Statistics can be misleading and sometimes mind-boggling. They can be used to hide the true nature of a relationship, and stated in such a way that falsely supports or detracts from a certain position.
Here, I will explore some common pitfalls about the meaning of statistics. I am not an expert in statistics. I’ve taken the usual college courses in classical statistics, and later on, was trained in geostatistics which differs from classic statistical methods in that one has to pay attention to the context, not just the pure mathematics. (For any statisticians out there, geostatistics is akin to Bayesian methods of statistical analysis).
In this article, I present three examples of how statistics can be misleading.
1. Relative risk versus absolute risk
Relative risk is the risk in relation to something else. It can be scary, but it tells you nothing about the actual risk. Absolute risk is simply the probability of something happening. For example, in newspaper stories we frequently read something like this: If you use substance X, you double your chances of contracting dread condition Y. That’s a relative risk.
Let’s say that the incidence of condition Y in the general population is 1 in 100,000. Among long-time users of substance X, the incidence of condition Y is 2 in 100,000. The relative risk says you double your chances of getting Y; sounds scary. But the absolute risk or chance of contracting condition Y rises from a risk of 0.00001 to a risk of 0.00002. Not so scary.
The reasoning in this example can be applied in reverse. For example, have you seen claims that dietary supplement X or drug Z cuts the incidence of condition Y in half? Again, this is relative risk, while the real benefit might actually be very, very small.
P.S. to this section. According to the Arizona Lottery website, your chances of winning the Powerball jackpot are 1 in 195,249,054. Written as a decimal, the chance of winning is 0.000000005. Since this number is very close to zero, a cynic might say your chances of winning are almost the same whether or not you buy a ticket. (But you can double your chance of winning if you buy two tickets!) Risking a dollar on Powerball is a good bet only when the jackpot exceeds $195,249,054 because then the reward equals the risk.
2. What are the odds?
(Adapted from an essay by Tom Siegfried, Science News, 27Mar2010)
Let’s pose a hypothetical example and say that our favorite baseball player, “Slugger Bob” is one of a group of 400 players that were tested for steroid use, and that Slugger Bob tested positive. We will stipulate that the test correctly identifies steroid users 95% of the time. The test also has a 5% incidence of false positives. So, what are the chances that Slugger Bob is a steroid user?
Most people might say that there is a 95% chance that Slugger Bob is a steroid user, and perhaps classical statistics would agree.
But here is where the real world collides with classical statistics and where context matters. Let’s say that we know from prior testing and other experience that about 5% of all baseball players are actually steroid users. We would expect, therefore , that out of the 400 players, 20 are users (5 percent) and 380 are not users.
Of the 20 users, 19 (95 percent of 20) would be identified correctly as users.
Of the 380 nonusers, 19 (5 percent false positives) would incorrectly be indicated as users.
If 400 players were tested under these conditions, 38 would test positive.
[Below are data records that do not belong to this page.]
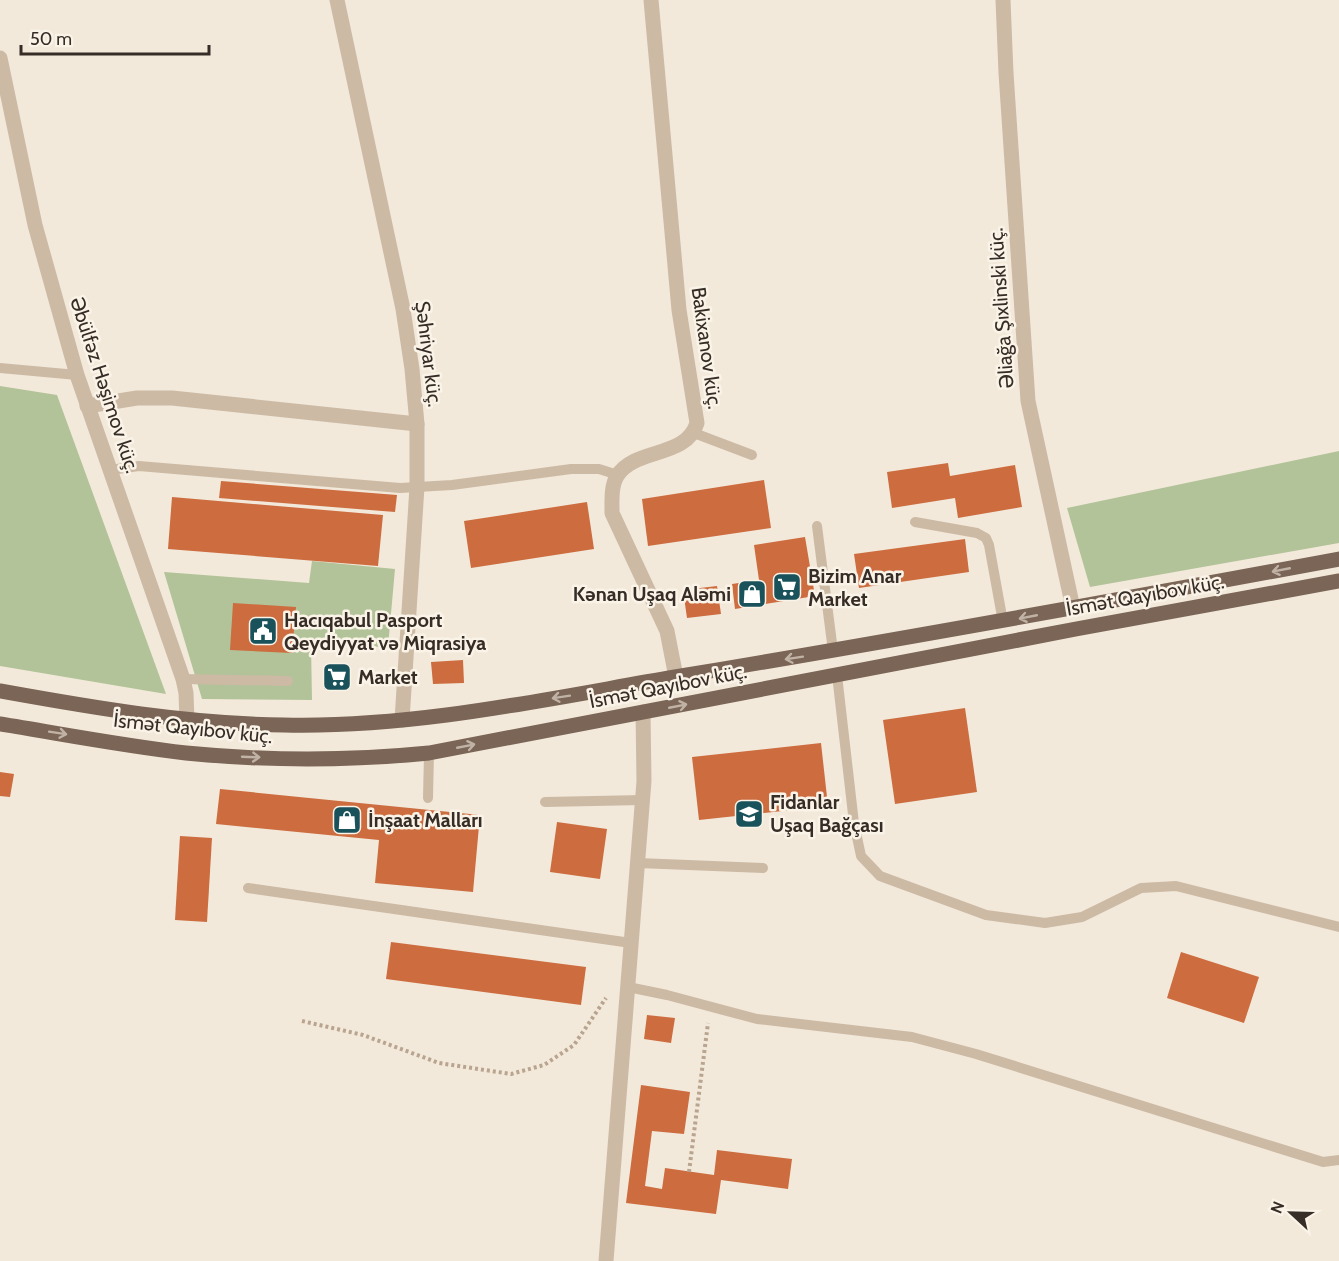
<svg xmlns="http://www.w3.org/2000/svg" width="1339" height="1261" viewBox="0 0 1339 1261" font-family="Cabin,sans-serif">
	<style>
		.green { fill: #b2c399 }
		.building { fill: #cc6c3f }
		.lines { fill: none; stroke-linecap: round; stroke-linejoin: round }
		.path { stroke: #b8a48f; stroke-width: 4; stroke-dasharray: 3 3; stroke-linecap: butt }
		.lane { stroke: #ccbaa5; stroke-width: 10 }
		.street { stroke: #ccbaa5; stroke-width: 15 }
		.primary { stroke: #7a6557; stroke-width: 15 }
		.oneway { stroke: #c0b3a6 }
		.labels { text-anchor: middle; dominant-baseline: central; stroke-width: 5; stroke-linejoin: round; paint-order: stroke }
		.street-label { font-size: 20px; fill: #372d27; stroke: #faf3e7 }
		.poi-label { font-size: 20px; font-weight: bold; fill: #372d27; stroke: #faf3e7; text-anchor: start }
	</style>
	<rect width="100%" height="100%" fill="#f3e9da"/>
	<g class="green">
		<polygon points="0,386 57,395 166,694 0,666"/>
		<polygon points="1339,451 1339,543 1090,587 1067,508"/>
		<polygon points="312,561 395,569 388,647 311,645 312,700 202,699 164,572 309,583"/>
	</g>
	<g class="building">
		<polygon points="948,463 950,476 1015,465 1022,507 958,518 955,498 892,508 887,472"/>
		<polygon points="764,480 771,528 648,546 642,499"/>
		<polygon points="221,481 397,495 395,512 219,498"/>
		<polygon points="172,497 383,515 378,566 168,549"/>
		<polygon points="587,502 594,549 471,568 464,521"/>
		<polygon points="805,537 815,596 735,609 732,584 759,580 754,545"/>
		<polygon points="965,539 969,572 859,588 854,554"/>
		<polygon points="717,586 721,614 687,618 683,590"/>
		<polygon points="233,603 296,607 292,653 230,650"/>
		<polygon points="463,660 464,683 433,684 431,662"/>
		<polygon points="325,665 349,665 348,690 324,689"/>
		<polygon points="965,708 977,792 895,804 883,720"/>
		<polygon points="821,743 828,806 699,820 692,757"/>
		<polygon points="0,772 14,774 10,797 0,796"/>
		<polygon points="220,789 480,815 473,892 375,883 379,840 216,824"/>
		<polygon points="557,822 607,829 600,879 550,872"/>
		<polygon points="180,836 212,838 207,922 175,920"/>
		<polygon points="391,942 586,967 581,1005 386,979"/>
		<polygon points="1181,952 1259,977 1244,1023 1167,998"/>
		<polygon points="647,1015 675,1018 671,1043 644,1039"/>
		<polygon points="641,1085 690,1092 684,1134 652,1131 645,1186 662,1189 665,1168 714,1175 717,1150 792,1159 788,1189 721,1180 716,1214 626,1203"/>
	</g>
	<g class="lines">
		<g class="path">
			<polyline points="302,1021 363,1035 439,1063 511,1074 544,1065 574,1045 606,998"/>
			<polyline points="689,1172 708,1023"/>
		</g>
		<g class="lane">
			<polyline points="0,368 77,375"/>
			<polyline points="694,433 752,455"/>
			<polyline points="110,470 139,466 400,488 452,485 571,469 599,469 618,475"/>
			<polyline points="915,522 977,533 986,538 989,545 1003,622"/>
			<polyline points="817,526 833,651"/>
			<polyline points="837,675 854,823 861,856 880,876 986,915 1045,923 1082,917 1141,888 1176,886 1339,927"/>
			<polyline points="183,679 288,681"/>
			<polyline points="428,798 429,753"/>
			<polyline points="545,802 643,800"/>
			<polyline points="638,863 763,868"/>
			<polyline points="248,888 631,943"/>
			<polyline points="628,987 667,995 757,1019 912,1037 976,1054 1323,1162 1339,1160"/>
		</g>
		<g class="street">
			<polyline points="337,0 403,309 412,369 417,424 417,487 402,720"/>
			<path d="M651,0L679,310L697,423C686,459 635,447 617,476C611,486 612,500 612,513L667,631L676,677"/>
			<polyline points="1003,0 1006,73 1028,401 1073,608"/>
			<polyline points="0,58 35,225 77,375 183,679 186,693 187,721"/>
			<polyline points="87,406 137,398 172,398 417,424"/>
			<polyline points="606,1261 644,781 643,712"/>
		</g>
		<g class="primary">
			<path d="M0,691C94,708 187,724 284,725C415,728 546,699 675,677C897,640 1118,600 1339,559"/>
			<path d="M0,724C62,734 124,746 186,753C267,761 348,761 429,753L1076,629L1339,581"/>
		</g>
	</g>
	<defs><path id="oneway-shaft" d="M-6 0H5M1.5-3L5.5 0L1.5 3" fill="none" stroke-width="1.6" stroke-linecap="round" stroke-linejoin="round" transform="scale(1.5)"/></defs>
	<g class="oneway">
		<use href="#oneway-shaft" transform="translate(1281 570) rotate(169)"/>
		<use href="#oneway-shaft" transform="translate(1028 617) rotate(169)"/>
		<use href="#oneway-shaft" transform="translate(794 658) rotate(171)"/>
		<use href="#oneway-shaft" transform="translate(561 697) rotate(171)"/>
		<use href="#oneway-shaft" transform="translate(678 706) rotate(-11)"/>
		<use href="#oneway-shaft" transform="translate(58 733) rotate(9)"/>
		<use href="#oneway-shaft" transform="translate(466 746) rotate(-11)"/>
		<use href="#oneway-shaft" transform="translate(251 757) rotate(2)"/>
	</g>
	<defs>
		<g id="supermarket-square" transform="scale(1.5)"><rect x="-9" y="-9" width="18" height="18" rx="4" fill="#1a525b" stroke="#faf3e7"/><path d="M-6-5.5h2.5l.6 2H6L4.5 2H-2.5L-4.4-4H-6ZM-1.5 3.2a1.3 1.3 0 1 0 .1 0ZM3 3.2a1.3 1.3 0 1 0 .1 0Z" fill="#fff"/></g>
		<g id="shop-square" transform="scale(1.5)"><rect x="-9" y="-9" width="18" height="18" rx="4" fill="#1a525b" stroke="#faf3e7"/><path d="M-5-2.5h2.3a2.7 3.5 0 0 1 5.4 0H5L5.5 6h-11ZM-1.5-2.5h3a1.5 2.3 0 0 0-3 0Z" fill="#fff"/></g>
		<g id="civic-square" transform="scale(1.5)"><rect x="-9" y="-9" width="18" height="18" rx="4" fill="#1a525b" stroke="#faf3e7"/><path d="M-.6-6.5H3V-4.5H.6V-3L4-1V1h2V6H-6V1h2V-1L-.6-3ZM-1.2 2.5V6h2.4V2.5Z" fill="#fff"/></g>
		<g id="school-square" transform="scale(1.5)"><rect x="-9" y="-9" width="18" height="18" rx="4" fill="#1a525b" stroke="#faf3e7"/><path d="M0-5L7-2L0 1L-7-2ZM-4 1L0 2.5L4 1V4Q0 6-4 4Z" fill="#fff"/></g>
	</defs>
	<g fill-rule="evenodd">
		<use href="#supermarket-square" x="787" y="587"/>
		<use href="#shop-square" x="752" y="594"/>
		<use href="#civic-square" x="263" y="631"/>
		<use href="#supermarket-square" x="337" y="677"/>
		<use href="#school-square" x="749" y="814"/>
		<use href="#shop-square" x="347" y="820"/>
	</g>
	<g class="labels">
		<g class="street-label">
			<text transform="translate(1001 308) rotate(-94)">Əliağa Şıxlinski küç.</text>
			<text transform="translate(707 348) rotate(82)">Bakixanov küç.</text>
			<text transform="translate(429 354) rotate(83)">Şəhriyar küç.</text>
			<text transform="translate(105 385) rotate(72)">Əbülfəz Həşimov küç.</text>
			<text transform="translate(1145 595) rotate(-10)">İsmət Qayıbov küç.</text>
			<text transform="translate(668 686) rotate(-11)">İsmət Qayıbov küç.</text>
			<text transform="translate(193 728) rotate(6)">İsmət Qayıbov küç.</text>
		</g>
		<g class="poi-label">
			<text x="808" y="576">Bizim Anar<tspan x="808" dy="23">Market</tspan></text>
			<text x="731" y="594" text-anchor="end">Kənan Uşaq Aləmi</text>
			<text x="284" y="620">Hacıqabul Pasport<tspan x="284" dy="23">Qeydiyyat və Miqrasiya</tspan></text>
			<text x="358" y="677">Market</text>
			<text x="770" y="802">Fidanlar<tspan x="770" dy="23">Uşaq Bağçası</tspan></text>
			<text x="368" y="820">İnşaat Malları</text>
		</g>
	</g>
	<g transform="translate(1291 1213) rotate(292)" stroke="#faf3e7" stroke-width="4.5" paint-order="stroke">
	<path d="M0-4.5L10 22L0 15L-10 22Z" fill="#372d27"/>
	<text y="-9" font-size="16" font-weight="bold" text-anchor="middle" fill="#372d27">N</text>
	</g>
	<path d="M21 45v9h188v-9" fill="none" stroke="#372d27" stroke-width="3"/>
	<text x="30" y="45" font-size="18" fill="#372d27" stroke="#faf3e7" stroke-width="4.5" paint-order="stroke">50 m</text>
</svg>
Of those, 19 would be guilty users and 19 would be innocent nonusers. So if any single player’s test is positive, the chance that he really is a user is 50%, since an equal number of users and nonusers test positive.
3. Clusters and Patterns
Geologists look for patterns in nature because patterns can give clues to special structural situations and mineral deposits. Other kinds of clusters or patterns may be of concern also, for instance, the apparent high incidence of childhood leukemia at Fort Huachuca. Such clusters must be investigated to see if a cause can be identified. But sometimes, such clusters occur just by chance.
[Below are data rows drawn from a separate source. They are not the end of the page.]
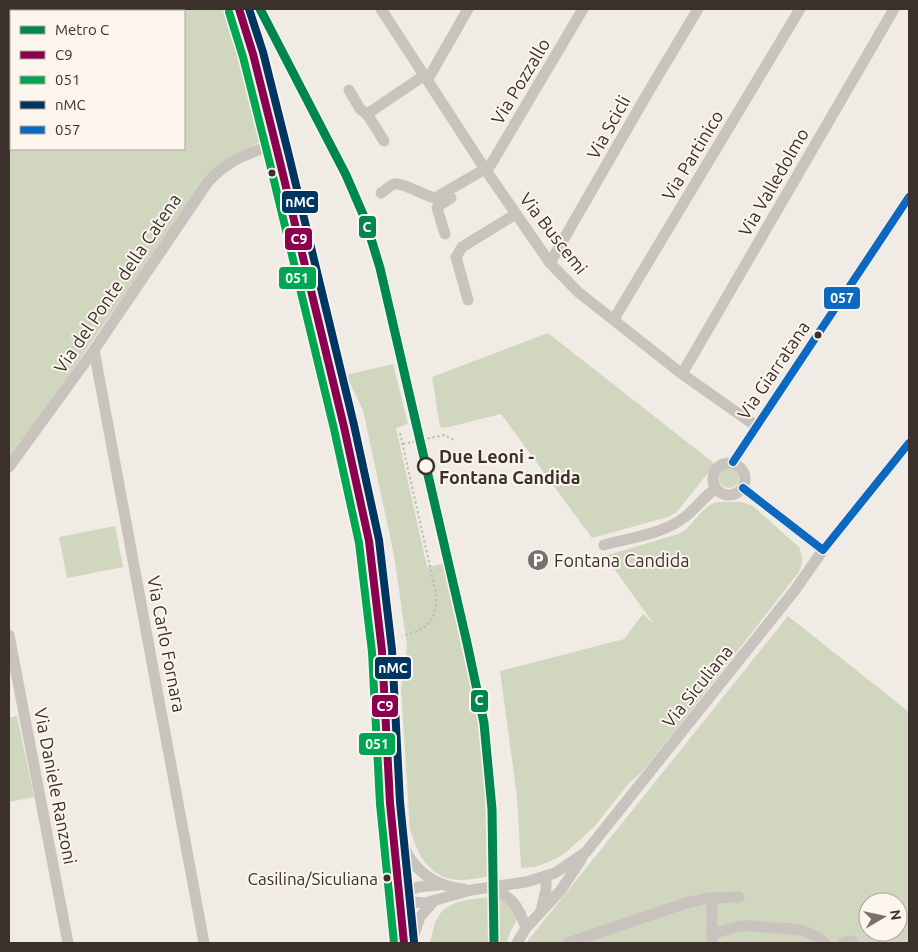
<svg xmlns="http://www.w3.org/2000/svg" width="918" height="952" font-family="Ubuntu,sans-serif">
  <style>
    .green { fill: #d1d6bf; fill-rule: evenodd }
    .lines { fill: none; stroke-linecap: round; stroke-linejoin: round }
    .path { stroke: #c2bbb6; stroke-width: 2; stroke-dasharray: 2.5 2.5; stroke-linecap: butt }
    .minor { stroke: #c9c3be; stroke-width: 11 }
    .major { stroke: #b8b1ad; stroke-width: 14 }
    .bus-1-casing { stroke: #fbf5ee; stroke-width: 11 }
    .bus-2-casing { stroke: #fbf5ee; stroke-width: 11 }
    .bus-3-casing { stroke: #fbf5ee; stroke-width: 11 }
    .bus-4-casing { stroke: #fbf5ee; stroke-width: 11 }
    .bus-1 { stroke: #8b004f; stroke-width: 8 }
    .bus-2 { stroke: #00a651; stroke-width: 8 }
    .bus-3 { stroke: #00365f; stroke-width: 8 }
    .bus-4 { stroke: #0c69bf; stroke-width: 8 }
    .metro-1-casing { stroke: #fbf5ee; stroke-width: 12 }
    .metro-1 { stroke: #008751; stroke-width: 9 }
    .bus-dot { fill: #3b302b; stroke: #fbf5ee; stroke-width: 2 }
    .stop-dot { fill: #fbf5ee; stroke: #3b302b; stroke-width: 2.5 }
    .labels { text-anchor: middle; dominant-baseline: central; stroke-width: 4; stroke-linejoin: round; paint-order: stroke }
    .bus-label { font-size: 17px; fill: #3b302b; stroke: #fbf5ee; text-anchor: end }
    .street-label { font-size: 18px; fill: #3b302b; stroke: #fbf5ee }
    .stop-label { font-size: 18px; font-weight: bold; fill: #3b302b; stroke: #fbf5ee; text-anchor: start }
    .poi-label { font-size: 18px; fill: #3b302b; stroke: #fbf5ee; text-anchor: start }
    .line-badge { stroke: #fbf5ee; stroke-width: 2 }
    .badge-label { font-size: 14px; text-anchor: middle; font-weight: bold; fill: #fff }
  </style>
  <rect width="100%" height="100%" fill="#f0ebe5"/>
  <!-- green -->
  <g class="green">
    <path d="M117 9H231L245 56 265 139 225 161 201 187 90 344 9 464V95L11 93V149H184V11H114Z"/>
    <path d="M548 333 715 464 677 512 668 517 592 538 501 414 445 428 440 427 432 377Z"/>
    <path d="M393 364 408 424 396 428 427 567 443 564 477 716 485 788 487 877C478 878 468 880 459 880 429 879 417 853 410 829L401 688 407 646 394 555 363 410 346 375Z"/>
    <circle cx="729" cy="478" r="10"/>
    <path d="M718 502H742L753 506 799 547C803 557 803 563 799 572L675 731 642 772 629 783 594 827 564 854 549 862 535 867 521 868 517 797 500 671 624 639 643 614 653 623 605 556 681 533C695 524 702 505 718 502Z"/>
    <path d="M115 526 123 567 67 578 59 537Z"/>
    <path d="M788 616 909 712V943H526ZM868 902H898V932H868Z"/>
    <path d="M17 716 34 797 9 802V718Z"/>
    <path d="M498 896 519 914C516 925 509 930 507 943H429C433 935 433 925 438 917 448 898 479 899 498 896Z"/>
  </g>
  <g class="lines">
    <!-- path -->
    <g class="path">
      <path d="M400 433 435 589C439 617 430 630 402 636"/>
      <path d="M403 444 444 435 454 440"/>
    </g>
    <!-- minor -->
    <g class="minor">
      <path d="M381 9 485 169 550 263 578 292 682 374 756 426"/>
      <path d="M428 79 468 9"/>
      <path d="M349 90 360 109 367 114 384 141"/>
      <path d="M367 114 425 75"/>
      <path d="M487 171 583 9"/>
      <path d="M381 193C385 191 390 185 394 184 403 182 424 196 435 198L485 169"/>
      <path d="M445 234 437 208 438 206 451 198"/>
      <path d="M550 263 646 96 698 9"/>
      <path d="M468 300 456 257 462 247 516 214"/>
      <path d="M614 319 800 9"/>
      <path d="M94 350 204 943"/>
      <path d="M682 374 894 9"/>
      <path d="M733 462 909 197"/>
      <circle cx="729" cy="479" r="16"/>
      <path d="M9 467 94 350 208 182C227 160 249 153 275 144"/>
      <path d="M743 488 823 550"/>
      <path d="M604 545C630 538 663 534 685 517 696 508 704 497 716 488"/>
      <path d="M9 635 68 943"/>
      <path d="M396 825C406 862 425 885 464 889"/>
      <path d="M489 888C512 896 518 905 526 928"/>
      <path d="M398 896 413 902 425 903 471 890 526 882 555 873 586 852 795 590 823 550 909 443"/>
      <path d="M398 896 418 887 439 885"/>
      <path d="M710 898 739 897"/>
      <path d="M541 911 546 889V876"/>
      <path d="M711 935C724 930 738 925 753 926 760 926 766 928 773 928 794 928 808 929 825 943"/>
      <path d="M411 943 420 917 434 901"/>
      <path d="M517 943 526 928 561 890 582 858"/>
      <path d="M568 943 686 903 710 898 712 905V943"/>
      <path d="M843 943 852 941"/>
    </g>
    <!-- major -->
    <path class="major" d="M239 9 253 54 279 158 344 427 369 541 376 592 382 651 390 803 404 943"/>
    <!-- bus-1 casing -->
    <g class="bus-1-casing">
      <path id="bus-1" d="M239 9 253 54 279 158 344 427 369 541 382 651 390 803 404 943"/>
    </g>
    <!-- bus-2 casing -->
    <g class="bus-2-casing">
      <path id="bus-2" d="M229 12 243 57 269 160 334 429 359 543 372 652 380 804 394 943"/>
    </g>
    <!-- bus-3 casing -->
    <g class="bus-3-casing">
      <path id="bus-3" d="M249 9 263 52 289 156 354 425 379 540 392 650 400 802 414 942"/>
    </g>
    <!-- bus-4 casing -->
    <g class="bus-4-casing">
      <g id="bus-4">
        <path d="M733 462 909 197"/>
        <path d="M743 488 823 550 909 443"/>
      </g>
    </g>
    <!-- bus-1 -->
    <use href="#bus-1" class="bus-1"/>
    <!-- bus-2 -->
    <use href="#bus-2" class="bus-2"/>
    <!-- bus-3 -->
    <use href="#bus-3" class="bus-3"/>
    <!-- bus-4 -->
    <use href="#bus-4" class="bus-4"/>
    <!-- metro-1 casing -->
    <g class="metro-1-casing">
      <path id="metro-1" d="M260 9 346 175 365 219 380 268 467 643 484 723 492 809 494 943"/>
    </g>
    <!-- metro-1 -->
    <use href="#metro-1" class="metro-1"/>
  </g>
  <!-- icons -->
  <defs>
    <g id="parking-disc" transform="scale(1.125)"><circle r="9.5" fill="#7a716c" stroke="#fbf5ee"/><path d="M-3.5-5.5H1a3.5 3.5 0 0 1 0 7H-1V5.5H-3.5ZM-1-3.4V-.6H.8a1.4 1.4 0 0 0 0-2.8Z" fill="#fff"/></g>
  </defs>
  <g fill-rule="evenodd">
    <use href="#parking-disc" x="538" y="560"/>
  </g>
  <!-- markers -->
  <g class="bus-dot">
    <circle cx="272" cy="173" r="4.5"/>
    <circle cx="818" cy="335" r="4.5"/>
    <circle cx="387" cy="878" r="4.5"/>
  </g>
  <circle class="stop-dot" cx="426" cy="466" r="8"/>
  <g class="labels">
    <!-- bus labels -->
    <g class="bus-label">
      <text x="378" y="878">Casilina/Siculiana</text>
    </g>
    <!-- street labels -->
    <g class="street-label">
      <text transform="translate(520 81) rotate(-59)">Via Pozzallo</text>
      <text transform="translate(608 127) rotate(-61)">Via Scicli</text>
      <text transform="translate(692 155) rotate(-59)">Via Partinico</text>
      <text transform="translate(773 182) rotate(-60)">Via Valledolmo</text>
      <text transform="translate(554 233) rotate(52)">Via Buscemi</text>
      <text transform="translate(117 283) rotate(-56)">Via del Ponte della Catena</text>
      <text transform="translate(773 370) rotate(-56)">Via Giarratana</text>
      <text transform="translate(167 644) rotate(79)">Via Carlo Fornara</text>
      <text transform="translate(697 686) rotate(-51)">Via Siculiana</text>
      <text transform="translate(56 786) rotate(79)">Via Daniele Ranzoni</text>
    </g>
    <!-- stop labels -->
    <g class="stop-label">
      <text x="439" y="456">Due Leoni -<tspan x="439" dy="21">Fontana Candida</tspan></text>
    </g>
    <!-- poi labels -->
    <g class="poi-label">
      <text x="554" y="560">Fontana Candida</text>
    </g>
  </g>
  <g class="line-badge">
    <rect x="281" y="190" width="38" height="24" rx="5" fill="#00365f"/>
    <rect x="358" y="215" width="19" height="24" rx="5" fill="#008751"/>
    <rect x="284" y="227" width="29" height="24" rx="5" fill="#8b004f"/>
    <rect x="278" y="266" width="39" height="24" rx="5" fill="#00a651"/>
    <rect x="823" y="286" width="38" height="24" rx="5" fill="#0c69bf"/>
    <rect x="374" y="656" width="38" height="24" rx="5" fill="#00365f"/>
    <rect x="470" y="689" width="19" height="24" rx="5" fill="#008751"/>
    <rect x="371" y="694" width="28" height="24" rx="5" fill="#8b004f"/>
    <rect x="358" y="732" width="38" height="24" rx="5" fill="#00a651"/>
  </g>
  <g class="badge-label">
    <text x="300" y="207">nMC</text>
    <text x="367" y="232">C</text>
    <text x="299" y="244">C9</text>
    <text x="297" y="283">051</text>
    <text x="842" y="303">057</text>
    <text x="393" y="673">nMC</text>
    <text x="479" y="705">C</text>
    <text x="385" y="711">C9</text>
    <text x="377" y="749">051</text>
  </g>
  <!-- border -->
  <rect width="918" height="952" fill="none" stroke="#3b302b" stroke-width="20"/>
  <!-- legend -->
  <rect x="10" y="10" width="175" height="140" fill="#fbf5ee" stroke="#aea6a0"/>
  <rect x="20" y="26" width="25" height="8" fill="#008751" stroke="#aea6a0"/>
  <text x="55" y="35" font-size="15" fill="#3b302b">Metro C</text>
  <rect x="20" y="51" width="25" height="8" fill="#8b004f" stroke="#aea6a0"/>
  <text x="55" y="60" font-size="15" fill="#3b302b">C9</text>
  <rect x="20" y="76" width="25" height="8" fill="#00a651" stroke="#aea6a0"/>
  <text x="55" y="85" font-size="15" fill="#3b302b">051</text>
  <rect x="20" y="101" width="25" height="8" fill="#00365f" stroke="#aea6a0"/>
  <text x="55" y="110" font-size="15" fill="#3b302b">nMC</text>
  <rect x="20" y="126" width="25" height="8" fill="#0c69bf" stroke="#aea6a0"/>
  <text x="55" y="135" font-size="15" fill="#3b302b">057</text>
  <!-- north arrow -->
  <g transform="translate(883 917) rotate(81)"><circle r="24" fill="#fbf5ee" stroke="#aea6a0"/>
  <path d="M0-4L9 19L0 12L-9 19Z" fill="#7a716c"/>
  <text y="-8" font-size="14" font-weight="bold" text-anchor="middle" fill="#3b302b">N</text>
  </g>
</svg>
In the figure below, we see an array of red dots superimposed over a geologic map of Arizona. Let’s say for now that the dots represent high copper values obtained from assays of stream sediment samples. The array of dots show some apparent clusters and patterns which may indicate some cause of interest.
What might catch a geologist’s eye is the line of dots extending from the northwest to the southeast, exactly along the Mogollon rim which is a structural separation between the lowlands of the southwest and highlands of the Colorado Plateau. There also is a cluster near Ajo, site of a copper deposit. There is a dot near Rosemont, another copper deposit, and a dot in the Galiuro Mountains, again an area with copper deposits. Dots also occur near uranium and coal deposits on the Colorado Plateau and near gold deposits in western Arizona. So, do the dots actually have significance? No, the dots are not copper assays; they represent random numbers. On my computer I generated 100 random numbers and normalized them to values between 1 and 100. I used the first 50 as the X-coordinates and paired them with the second 50 for the Y-coordinates and made a scatter plot of the data. The dots have no significance at all. The patterns occur just by chance, but our rationalizations can give them meaning when there is none.
So, be skeptical. Nothing can be proved with statistics, but sometimes statistics help us look in the right direction.